Tec, former director of the Dramatists Guild, worked with Burger on the play. She applied to BMI Theater Workshop to learn how to structure a musical. “The dialogue has to lead up to the song, and the songs eat time,” she observed. “It’s a different structure from a play.” The script received BMI’s Harriman Award for best libretto of the year.
The Curse of Batvia has received several other readings at prominent venues such as the Emerging Artist Festival and “Musical Mondays” at the Jerry Orbach Theater in New York. Burger showed the score to Alexander Platt, the musical director at Maverick, and he liked it. “It’s not a Maverick production, but they’re allowing us to use the space,” said Burger. “We have four amazing singer-actors, all with Broadway credits. Mary Feinsinger is the musical director and pianist, and we have a violinist and a bassoon player.” One of the actors, Luis Villabon, will be flying off to Chile the next day to stage a Spanish-language version of A Chorus Line.
Burger’s plot revolves around two British characters — Chief Inspector Cottage and the crotchety Lord Roderick Recluse — and a brother and sister from the land of Batvia who are seeking a book of spells to break the curse that turns them into were-creatures under the full moon.

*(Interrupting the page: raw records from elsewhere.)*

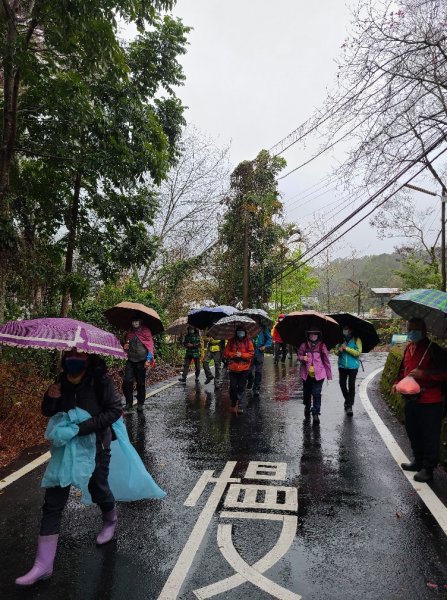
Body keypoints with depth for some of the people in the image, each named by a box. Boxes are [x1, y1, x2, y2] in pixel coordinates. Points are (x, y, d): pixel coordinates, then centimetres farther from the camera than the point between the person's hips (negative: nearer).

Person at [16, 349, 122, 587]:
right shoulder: (63, 380, -5)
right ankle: (44, 564, 15)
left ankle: (111, 520, 51)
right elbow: (48, 412, 3)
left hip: (95, 447, -4)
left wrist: (84, 427, -28)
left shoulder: (100, 380, -19)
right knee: (52, 502, 3)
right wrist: (51, 397, -20)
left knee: (98, 490, 17)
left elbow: (115, 410, -20)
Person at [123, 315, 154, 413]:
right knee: (127, 381, -6)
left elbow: (150, 345, -6)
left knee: (141, 383, 4)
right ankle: (129, 402, 9)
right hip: (130, 360, 4)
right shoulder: (130, 332, 13)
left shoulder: (146, 331, -1)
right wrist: (125, 347, 3)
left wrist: (149, 359, -16)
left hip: (141, 361, -4)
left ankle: (140, 404, 18)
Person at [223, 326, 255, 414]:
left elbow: (251, 354, -2)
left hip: (244, 368, -1)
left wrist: (241, 355, -13)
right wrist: (234, 354, -14)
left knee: (242, 388, 2)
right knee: (233, 387, 6)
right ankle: (233, 403, 29)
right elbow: (226, 353, 3)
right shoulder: (231, 341, 4)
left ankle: (240, 407, 8)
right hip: (233, 368, 1)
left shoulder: (248, 341, 1)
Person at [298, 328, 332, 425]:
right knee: (307, 392, 16)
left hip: (318, 373, -2)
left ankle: (316, 413, -6)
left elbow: (326, 360, 4)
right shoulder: (304, 345, 4)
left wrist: (329, 374, 5)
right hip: (306, 373, 2)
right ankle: (307, 407, 42)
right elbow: (299, 356, 11)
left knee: (316, 393, -10)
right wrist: (302, 358, -14)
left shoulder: (322, 345, 1)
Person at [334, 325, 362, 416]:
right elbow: (336, 351, 11)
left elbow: (358, 352, -12)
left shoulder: (356, 339, -4)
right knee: (342, 384, 6)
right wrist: (339, 350, -12)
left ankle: (349, 406, 4)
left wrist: (346, 348, -16)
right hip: (342, 366, 4)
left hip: (353, 366, -4)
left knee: (351, 385, -4)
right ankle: (347, 401, 31)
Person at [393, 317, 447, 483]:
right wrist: (398, 382, 5)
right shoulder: (408, 348, 9)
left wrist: (424, 373, -26)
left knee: (430, 436, 3)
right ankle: (418, 461, 36)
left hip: (430, 402, -8)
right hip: (411, 399, 8)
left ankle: (428, 469, 15)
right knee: (413, 432, 19)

The Brits express themselves through English music hall numbers, while siblings Anthea and Gunter sing songs like “I’m Done Being a Carnivore,” in the eerie tones of Eastern European music. Convoluted wordplay and outsized characters are part of a show designed purely to entertain, simultaneously literate and over-the-top.
Katherine Burger’s The Curse of Batvia will be presented in a staged reading at Maverick Concert Hall, 120 Maverick Road, Woodstock, on Friday, September 9, at 8 p.m. Maverick ticket books will not apply; admission is by donation.